The truck spun out and turned sideways spraying dirt in a rooster tail behind us. I expected it to roll over as it fishtailed back onto the black top, but it didn't. I was braced waiting for an unseen semi to smear us all across the I-5 as we crossed the lanes to the left side of the Road. But it didn't.
Chris was screaming frantically for her to stop the truck, and I bellowed something to the same effect. I had control of the direction we were going in, but the speed was up to her. We coasted to a stop on the right hand shoulder and I pulled the key out of the ignition. Chris and myself left her in the cab to grab our gear. I tossed my pack into the ditch beside the Road and dialed 911 as I threw her keys back to her and shut the door. I didn't even watch her leave.

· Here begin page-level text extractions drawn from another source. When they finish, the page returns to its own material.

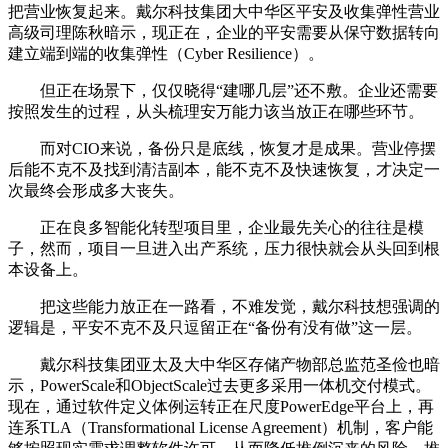
把营业恢复起来。戴尔科技集团大中华区平安及收集弹性营业
高级司理陈秋暗示，现正在，企业的平安需要从保守数据转向
建立端到端的收集弹性（Cyber Resilience）。
但正在场景下，仅仅晓得“建哪几层”还不敷。企业还需要
按照发生的过程，从头梳理安万能力该当放正在哪些环节。
而对CIO来说，备份只是底线，恢复才是成果。营业停摆
后能不克不及找到清洁副本，能不克不及快速恢复，才决定一
次最终会形成多大丧失。
正在良多智能化转型项目里，企业最先关心的往往是模
子，然而，项目一旦进入出产系统，压力很快就会从头回到根
本设备上。
把这些能力放正在一路看，不难发觉，戴尔科技想强调的
逻辑是，平安不克不及只逗留正在“备份有没有做”这一层。
戴尔科技集团亚太及大中华区存储产物部总监范圣俭也暗
示，PowerScale和ObjectScale过去更多采用一体机交付模式。
现在，通过软件定义体例运转正在尺度PowerEdge平台上，再
连系TLA（Transformational License Agreement）机制，客户能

A California Highway Patrolman and a Sheriff's Deputy showed up a few minutes later. They were both outstanding examples of professional law enforcement. Their communities should be damn proud to have them in their service. I interacted with Deputy Ortiz primarily, and he explained that she had been stopped a ways down the Road, and that we had a choice: to press charges or not. If I pressed charges I would be needed to show up in court to testify when she went to court, which didn't have much appeal, but I had a moral obligation to make sure that not only she gets the help she obviously needs, but that she won't endanger anyone else. After a lengthy dialog with Deputy Ortiz I was assured she would be taken to a mental hospital for a 72 hour assessment of her mental health. So I let it go. The state clearly had it from here. The last thing she needed was heat from my end of things. Maybe she was off her meds? Or caught the love of her life banging her sister? Who knows.
After a series of hand shakes and much gratitude, Johnny Law dropped us off at the next town South called Firebaugh at an awesome little spot to catch a ride out in the morning.
Everyday is always different on the Road. From random adventure to solving mysteries to foiling murder/suicides. Everything always works out. And my theory that I can't be killed still stands. I'm stoked to be back on the Road to see The California Girl again.